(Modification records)
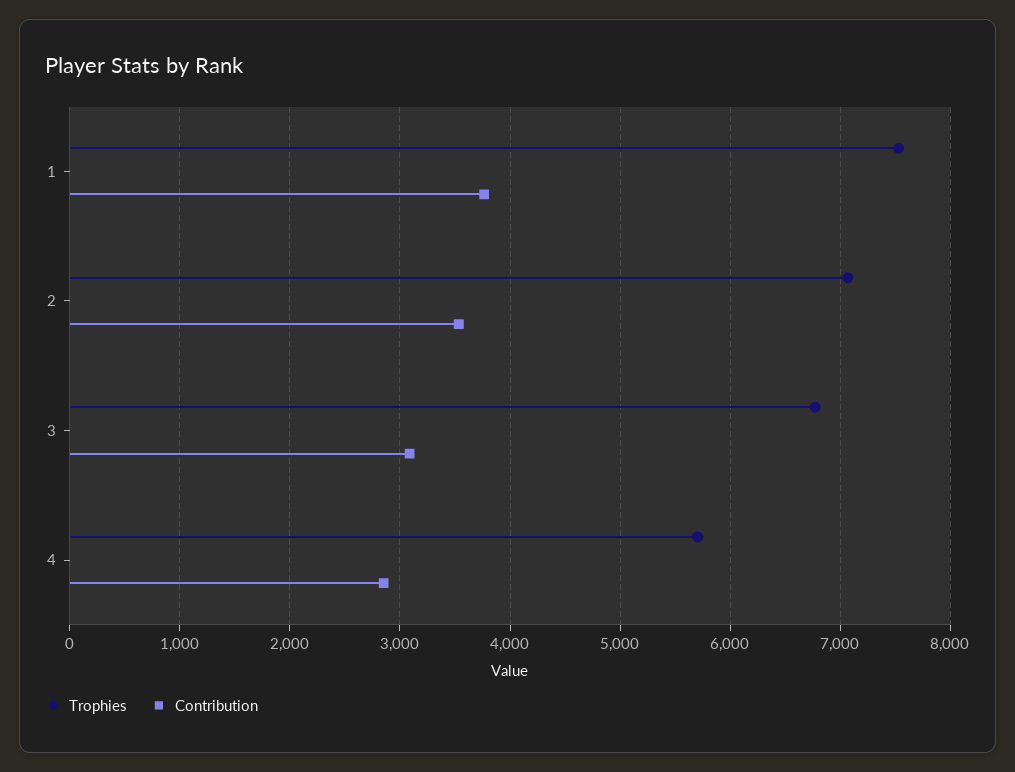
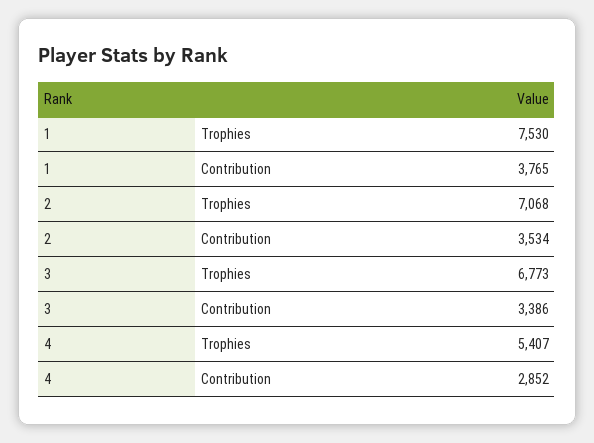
Contribution, 3: 3100 -> 3386
Trophies, 4: 5700 -> 5407

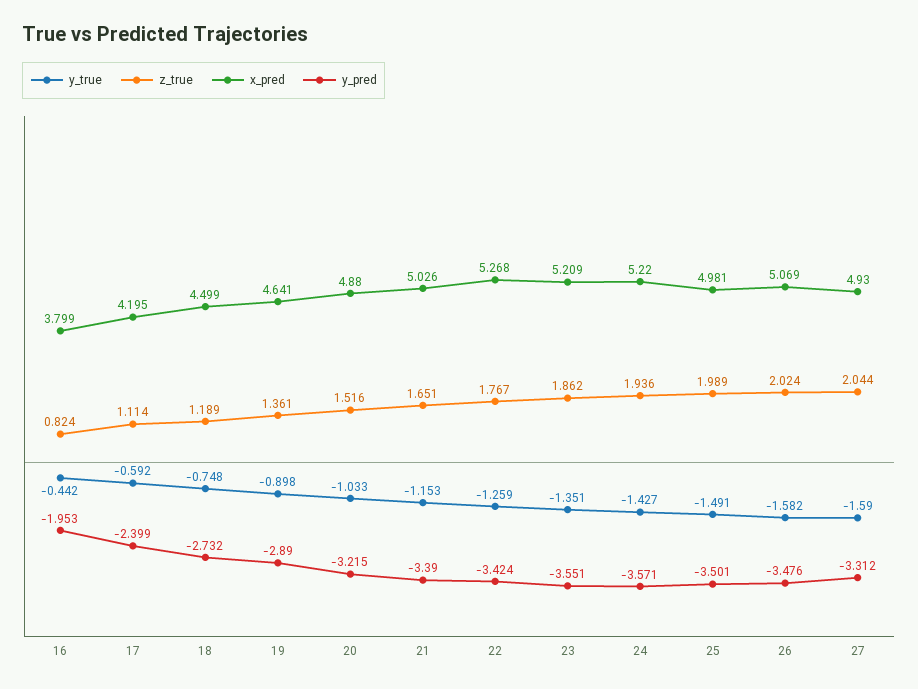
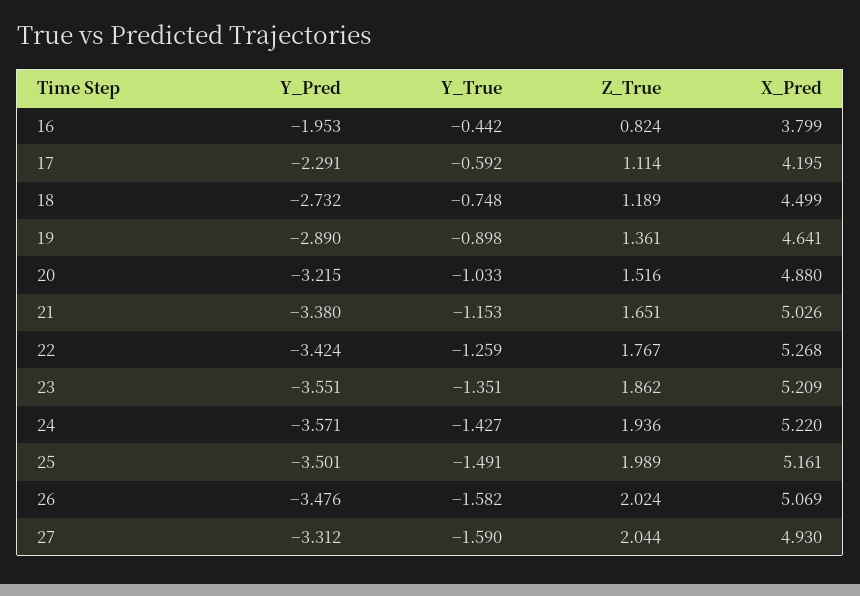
y_pred, 17: -2.399 -> -2.291
y_pred, 21: -3.39 -> -3.38
x_pred, 25: 4.981 -> 5.161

▸ TRY IT:
Give the records back verbatim, pictures excluded.

▸ REPLY TO THE EXERCISE:
Contribution, 3: 3100 -> 3386
Trophies, 4: 5700 -> 5407

y_pred, 17: -2.399 -> -2.291
y_pred, 21: -3.39 -> -3.38
x_pred, 25: 4.981 -> 5.161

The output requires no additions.